For the very elderly, the coronavirus math is unique, and daunting
While overall death rates in the low single digits dominate most discussions of COVID-19, the actual death rate among those 85-plus infected with the disease is as high as 20 percent, notes columnist Danny Westneat, who recounts the story of his father's isolation in light of those numbers.
"What this means is a small segment of society, such as the elderly and the immunocompromised, has ended up bearing most of the pandemic’s emotional weight — the gut-level fear of the disease, for one thing, but also the extreme isolation and breakdown of social ties," Westneat writes. A team of researchers at the UW published a study on this phenomenon, calling the effect for seniors a “double pandemic.”
COVID-19 relief package to give some help to Washington state — if it happens
The new federal COVID-19 stimulus package doesn’t have funds to ease state and local budget shortfalls amid the pandemic, but it would give Washington more than $1.7 billion to, among other things, help students and schools to deal with learning loss and provide rent relief.
It would do those things, that is, if it is actually enacted. President Donald Trump has threatened to veto the deal approved this week by Congress, which spent much of the year deadlocked on a new stimulus package. Trump said Wednesday he wants lawmakers to increase the amount paid to taxpayers from $600 to $2,000 for individuals and $4,000 for couples. The bill’s fate remains uncertain.
Catch up on the past 24 hours
Now that two have been federally approved, the availability and timetable for vaccines remain a pressing issue one for many. This week, Washington was set to receive 130,000 doses of Moderna’s vaccine, which was approved by the Western States Scientific Safety Review Workgroup on Sunday after having been awarded emergency approval from the U.S. Food and Drug Administration on Friday.
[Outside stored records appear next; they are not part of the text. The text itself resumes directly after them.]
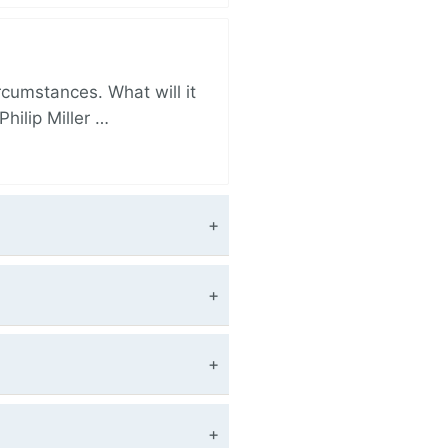
rcumstances. What will it
hilip Miller …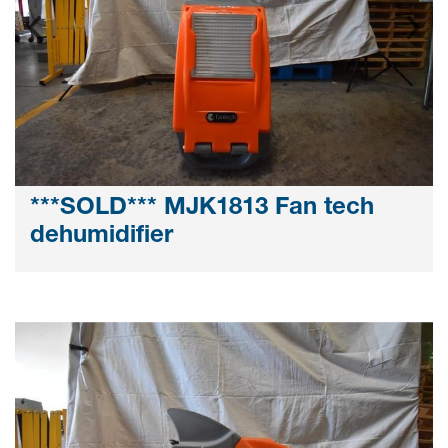
***SOLD*** MJK1813 Fan tech
dehumidifier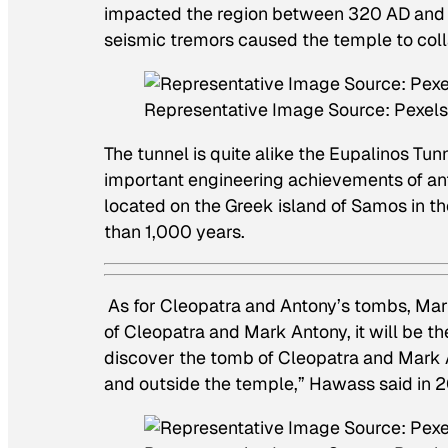
impacted the region between 320 AD and 
seismic tremors caused the temple to col
Representative Image Source: Pexel
The tunnel is quite alike the Eupalinos Tun
important engineering achievements of ant
located on the Greek island of Samos in t
than 1,000 years.
As for Cleopatra and Antony’s tombs, Mart
of Cleopatra and Mark Antony, it will be th
discover the tomb of Cleopatra and Mark 
and outside the temple,” Hawass said in 2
Here are some FAQs about how people will know when it is their turn to be vaccinated and whether pregnant women should be vaccinated for the virus.
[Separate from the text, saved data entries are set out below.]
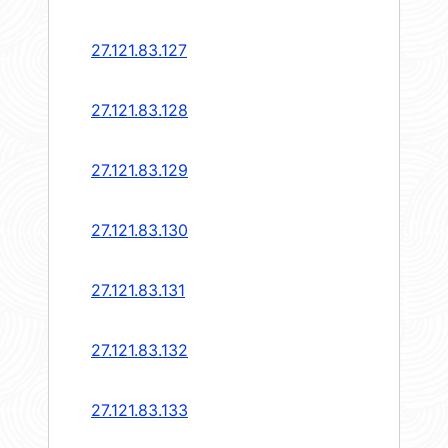
27.121.83.127
27.121.83.128
27.121.83.129
27.121.83.130
27.121.83.131
27.121.83.132
27.121.83.133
International airlines continued to scramble to impose travel restrictions on flights from Britain, due to concerns about a new mutation of the coronavirus. The U.S. joined other countries in requiring airline passengers from Britain to get a negative COVID-19 test before their flight, the Centers for Disease Control and Prevention announced.
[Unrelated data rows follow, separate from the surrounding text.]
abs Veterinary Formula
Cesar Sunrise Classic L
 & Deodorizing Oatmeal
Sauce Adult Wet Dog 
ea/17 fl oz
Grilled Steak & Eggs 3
Around the globe, people struggled with virus-related isolation on Christmas Day. Solitude during times of traditional social gathering with family or friends is particularly difficult for the elderly. And residents of cities and places usually alive with holiday activity reported stark scenes of deserted streets and public landmarks.
In Washington, D.C. -- and, by extension, President Trump's Florida holiday getaway -- confusion continued to reign about the massive federal coronavirus relief package, which awaits the president's signature. House Speaker Nancy Pelosi, D-Calif., said she plans a full floor vote Monday on pandemic aid that includes the $2,000 payments to individuals that Trump now says he wants, replacing the $600 in the original legislation. The $900 billion package also would include forgivable loans for small businesses, supplemental unemployment benefits, support for renters facing eviction and funds for vaccine distribution.
Another health care worker, a Boston doctor, suffered a significant allergic reaction to a dose of coronavirus vaccine. The case was the first believed to have been a result of receiving the Moderna vaccine. Health officials continued to stress that such reactions have been both treatable and extremely rare.
World health officials, meanwhile, worried that distribution of vaccines to wealthy nations would worsen global economic inequities as countries begin to recover from the pandemic's impacts. Many poor countries could wait until 2024 to fully vaccinate their populations, experts say. This could constrain their economies at a time that rich countries are expected to grow their economies and prosper.